Bruno R. a également fréquenté la scène ouverte de la drogue du tristement célèbre Platzspitz à Zurich, a travaillé pendant 20 ans et est bénéficiaire de l'aide sociale depuis dix ans. L'homme de 57 ans n'est pas surpris par la consommation publique. Mais «les enfants ne devraient jamais voir ça!» Lui-même a essayé de sortir de la drogue. «Difficile, dit-il. Au final, le mieux c'est de ne tout simplement jamais commencer.» 

Bruno R.* n'a aucun problème à parler ouvertement avec Blick des problèmes qu'il rencontre à Soleure.
Photo: Ralph Donghi

Marlies Hächler se promène souvent sur le côté nord de l'Aar et se sent en sécurité. Mais elle dit aussi qu'elle n'aime pas aller en direction de la gare le soir et qu'elle «ne s'y sent pas en sécurité». «Pourtant, on devrait pouvoir se déplacer librement partout, sans avoir peur», explique cette riveraine de 67 ans. 

Que fait la police?

Et que dit-on du côté des autorités de Soleure? Le commandant de la police municipale Walter Lüdi évoque le fait que Soleure est la capitale du canton et qu'elle a une fonction de centre. «Les emplois, les offres de loisirs et le trafic pendulaire font que les délits se concentrent fortement dans la zone urbaine». Statistiquement, cela a pour conséquence que le nombre de cas est élevé par rapport à d'autres communes.

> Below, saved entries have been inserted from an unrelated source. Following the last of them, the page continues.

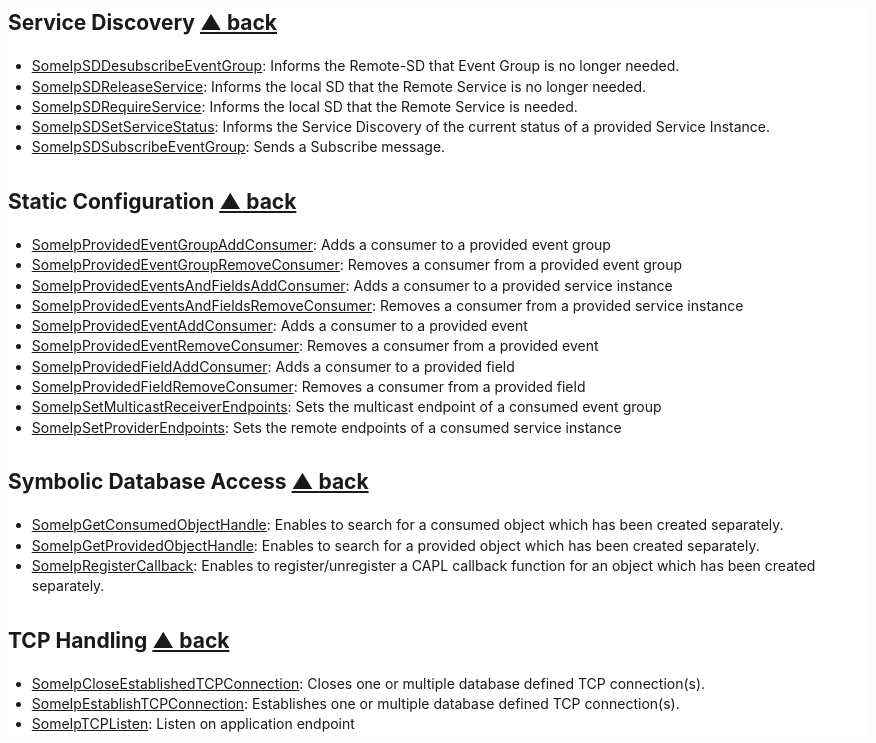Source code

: ## Service Discovery [▲ back](#Shortcuts)

- [SomeIpSDDesubscribeEventGroup](Functions/CAPLfunctionSomeIpSDDesubscribeEventGroup.md): Informs the Remote-SD that Event Group is no longer needed.
- [SomeIpSDReleaseService](Functions/CAPLfunctionSomeIpSDReleaseService.md): Informs the local SD that the Remote Service is no longer needed.
- [SomeIpSDRequireService](Functions/CAPLfunctionSomeIpSDRequireService.md): Informs the local SD that the Remote Service is needed.
- [SomeIpSDSetServiceStatus](Functions/CAPLfunctionSomeIpSDSetServiceStatus.md): Informs the Service Discovery of the current status of a provided Service Instance.
- [SomeIpSDSubscribeEventGroup](Functions/CAPLfunctionSomeIpSDSubscribeEventGroup.md): Sends a Subscribe message.

## Static Configuration [▲ back](#Shortcuts)

- [SomeIpProvidedEventGroupAddConsumer](Functions/CAPLfunctionSomeIpProvidedEventGroupAddConsumer.md): Adds a consumer to a provided event group
- [SomeIpProvidedEventGroupRemoveConsumer](Functions/CAPLfunctionSomeIpProvidedEventGroupRemoveConsumer.md): Removes a consumer from a provided event group
- [SomeIpProvidedEventsAndFieldsAddConsumer](Functions/CAPLfunctionSomeIpProvidedEventsAndFieldsAddConsumer.md): Adds a consumer to a provided service instance
- [SomeIpProvidedEventsAndFieldsRemoveConsumer](Functions/CAPLfunctionSomeIpProvidedEventsAndFieldsRemoveConsumer.md): Removes a consumer from a provided service instance
- [SomeIpProvidedEventAddConsumer](Functions/CAPLfunctionSomeIpProvidedEventAddConsumer.md): Adds a consumer to a provided event
- [SomeIpProvidedEventRemoveConsumer](Functions/CAPLfunctionSomeIpProvidedEventRemoveConsumer.md): Removes a consumer from a provided event
- [SomeIpProvidedFieldAddConsumer](Functions/CAPLfunctionSomeIpProvidedFieldAddConsumer.md): Adds a consumer to a provided field
- [SomeIpProvidedFieldRemoveConsumer](Functions/CAPLfunctionSomeIpProvidedFieldRemoveConsumer.md): Removes a consumer from a provided field
- [SomeIpSetMulticastReceiverEndpoints](Functions/CAPLfunctionSomeIpSetMulticastReceiverEndpoints.md): Sets the multicast endpoint of a consumed event group
- [SomeIpSetProviderEndpoints](Functions/CAPLfunctionSomeIpSetProviderEndpoints.md): Sets the remote endpoints of a consumed service instance

## Symbolic Database Access [▲ back](#Shortcuts)

- [SomeIpGetConsumedObjectHandle](Functions/CAPLfunctionSomeIpGetConsumedObjectHandle.md): Enables to search for a consumed object which has been created separately.
- [SomeIpGetProvidedObjectHandle](Functions/CAPLfunctionSomeIpGetProvidedObjectHandle.md): Enables to search for a provided object which has been created separately.
- [SomeIpRegisterCallback](Functions/CAPLfunctionSomeIpRegisterCallback.md): Enables to register/unregister a CAPL callback function for an object which has been created separately.

## TCP Handling [▲ back](#Shortcuts)

- [SomeIpCloseEstablishedTCPConnection](Functions/CAPLfunctionSomeIpCloseEstablishedTCPConnection.md): Closes one or multiple database defined TCP connection(s).
- [SomeIpEstablishTCPConnection](Functions/CAPLfunctionSomeIpEstablishTCPConnection.md): Establishes one or multiple database defined TCP connection(s).
- [SomeIpTCPListen](Functions/CAPLfunctionSomeIpTCPListen.md): Listen on application endpoint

«La plupart des délits concernent des infractions contre le patrimoine, en particulier les cambriolages ainsi que les vols à l'étalage et les vols de bicyclettes, poursuit Walter Lüdi. Les multirécidivistes sont surveillés et poursuivis de manière ciblée en collaboration avec d'autres autorités afin d'améliorer durablement la situation sécuritaire.» Mais cela suffira-t-il?